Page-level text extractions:
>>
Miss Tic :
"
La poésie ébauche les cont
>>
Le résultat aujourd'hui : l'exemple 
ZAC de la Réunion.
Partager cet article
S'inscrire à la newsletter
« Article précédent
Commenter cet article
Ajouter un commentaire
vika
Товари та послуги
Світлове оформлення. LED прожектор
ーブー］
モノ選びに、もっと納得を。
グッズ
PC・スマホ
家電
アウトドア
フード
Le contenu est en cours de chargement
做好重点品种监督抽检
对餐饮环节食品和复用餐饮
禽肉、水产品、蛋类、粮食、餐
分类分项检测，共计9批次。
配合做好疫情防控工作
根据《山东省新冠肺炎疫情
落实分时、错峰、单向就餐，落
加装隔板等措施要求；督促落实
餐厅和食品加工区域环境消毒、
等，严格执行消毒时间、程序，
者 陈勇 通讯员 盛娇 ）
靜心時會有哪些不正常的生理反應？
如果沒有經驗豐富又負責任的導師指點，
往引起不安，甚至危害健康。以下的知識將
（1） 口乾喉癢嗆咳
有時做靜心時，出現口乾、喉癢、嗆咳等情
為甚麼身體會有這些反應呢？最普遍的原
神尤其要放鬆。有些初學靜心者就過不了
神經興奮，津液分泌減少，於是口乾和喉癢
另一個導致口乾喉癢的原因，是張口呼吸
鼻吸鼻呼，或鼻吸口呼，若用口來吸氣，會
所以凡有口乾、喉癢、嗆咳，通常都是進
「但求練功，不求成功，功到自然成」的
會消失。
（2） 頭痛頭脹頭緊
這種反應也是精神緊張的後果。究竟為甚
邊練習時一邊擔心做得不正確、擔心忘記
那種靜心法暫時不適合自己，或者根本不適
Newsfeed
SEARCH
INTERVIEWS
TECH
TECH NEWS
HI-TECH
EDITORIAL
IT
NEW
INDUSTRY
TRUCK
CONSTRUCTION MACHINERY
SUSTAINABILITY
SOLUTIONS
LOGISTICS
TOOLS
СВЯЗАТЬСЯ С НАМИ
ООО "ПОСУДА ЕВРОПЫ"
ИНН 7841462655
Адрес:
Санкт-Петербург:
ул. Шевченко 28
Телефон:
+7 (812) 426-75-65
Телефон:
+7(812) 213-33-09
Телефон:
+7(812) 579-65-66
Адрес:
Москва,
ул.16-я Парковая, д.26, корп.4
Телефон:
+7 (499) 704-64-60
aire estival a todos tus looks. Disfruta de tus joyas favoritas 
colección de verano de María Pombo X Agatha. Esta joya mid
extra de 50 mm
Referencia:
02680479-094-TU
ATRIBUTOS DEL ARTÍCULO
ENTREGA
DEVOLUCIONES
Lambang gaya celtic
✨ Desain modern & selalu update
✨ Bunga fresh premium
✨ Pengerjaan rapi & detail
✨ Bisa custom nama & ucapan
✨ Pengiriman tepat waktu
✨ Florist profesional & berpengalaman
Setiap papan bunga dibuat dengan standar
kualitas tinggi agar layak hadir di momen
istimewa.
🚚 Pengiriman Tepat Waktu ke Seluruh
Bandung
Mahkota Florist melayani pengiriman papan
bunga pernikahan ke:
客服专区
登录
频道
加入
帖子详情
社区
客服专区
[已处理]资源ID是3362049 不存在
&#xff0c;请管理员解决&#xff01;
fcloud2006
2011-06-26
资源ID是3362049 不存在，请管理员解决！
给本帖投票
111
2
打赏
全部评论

What you will do: In the lines above, spot each one that contains the word "请管理员解决" and copy it.

Answer space:
&#xff0c;请管理员解决&#xff01;
资源ID是3362049 不存在，请管理员解决！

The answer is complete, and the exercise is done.